Publisher: Cerberus Publishing Ltd.; 1st edition (June 25, 2005) ISBN: 1841450510 | Series: Fortunes of War
In the late summer of 1942 British military fortunes in the North African theatre reached their nadir with Rommels army seemingly close to the final breakthrough to Cairo and the Nile. The proud fortress of Tobruk, which had held out so heroically the previous year, had fallen with humiliating swiftness this time and it now lay far behind the German lines, serving as their main supply base.
In a desperate attempt to take pressure off the Eighth Army, to hinder the buildup of the Afrika Korps and to buy vital time as a breathing space for the Allies, an audacious and elaborate plan was drawn up to storm Tobruks defenses and lay waste to this vital Axis supply port, thus creating havoc in the enemys rear areas.
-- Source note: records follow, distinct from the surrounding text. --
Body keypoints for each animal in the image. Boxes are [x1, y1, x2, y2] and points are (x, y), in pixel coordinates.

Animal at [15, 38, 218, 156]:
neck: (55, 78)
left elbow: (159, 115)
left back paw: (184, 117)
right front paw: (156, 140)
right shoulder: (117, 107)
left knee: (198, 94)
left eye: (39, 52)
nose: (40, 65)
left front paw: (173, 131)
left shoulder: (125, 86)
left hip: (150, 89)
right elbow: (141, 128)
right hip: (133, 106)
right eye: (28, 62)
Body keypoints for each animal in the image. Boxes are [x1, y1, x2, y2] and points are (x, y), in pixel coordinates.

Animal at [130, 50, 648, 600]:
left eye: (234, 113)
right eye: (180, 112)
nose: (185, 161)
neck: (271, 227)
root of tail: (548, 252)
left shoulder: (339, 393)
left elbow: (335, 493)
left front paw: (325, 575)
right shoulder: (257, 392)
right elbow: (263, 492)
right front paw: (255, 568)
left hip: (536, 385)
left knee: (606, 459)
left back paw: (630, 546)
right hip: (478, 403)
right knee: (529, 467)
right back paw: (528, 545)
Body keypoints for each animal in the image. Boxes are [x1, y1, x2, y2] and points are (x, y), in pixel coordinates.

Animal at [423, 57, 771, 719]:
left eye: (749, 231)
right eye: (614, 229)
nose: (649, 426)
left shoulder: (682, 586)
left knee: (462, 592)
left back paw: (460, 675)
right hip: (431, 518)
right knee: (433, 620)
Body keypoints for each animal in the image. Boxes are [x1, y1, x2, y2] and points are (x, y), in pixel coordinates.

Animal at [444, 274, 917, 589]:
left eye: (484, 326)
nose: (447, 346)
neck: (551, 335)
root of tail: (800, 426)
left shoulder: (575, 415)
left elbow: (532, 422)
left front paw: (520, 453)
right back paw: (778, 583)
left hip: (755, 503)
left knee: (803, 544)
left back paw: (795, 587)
All British armed services were involved in this desperate venture.
Included were a Royal Marines battalion and a sizable Royal Navy squadron of cruisers, destroyers and MTBs. The RAF was to carry out heavy bombing and the SAS was to engage in clandestine operations, as were the Long Range Desert Group and other secret special forces. The raid was duly mounted in September 1942. It was boldly conceived and vigorously conducted - but it failed with terrible losses. It achieved nothing and the German and Italian defenders scored a deserved and morale-boosting victory, the last by the Axis in this area. Just what went wrong and who was to blame?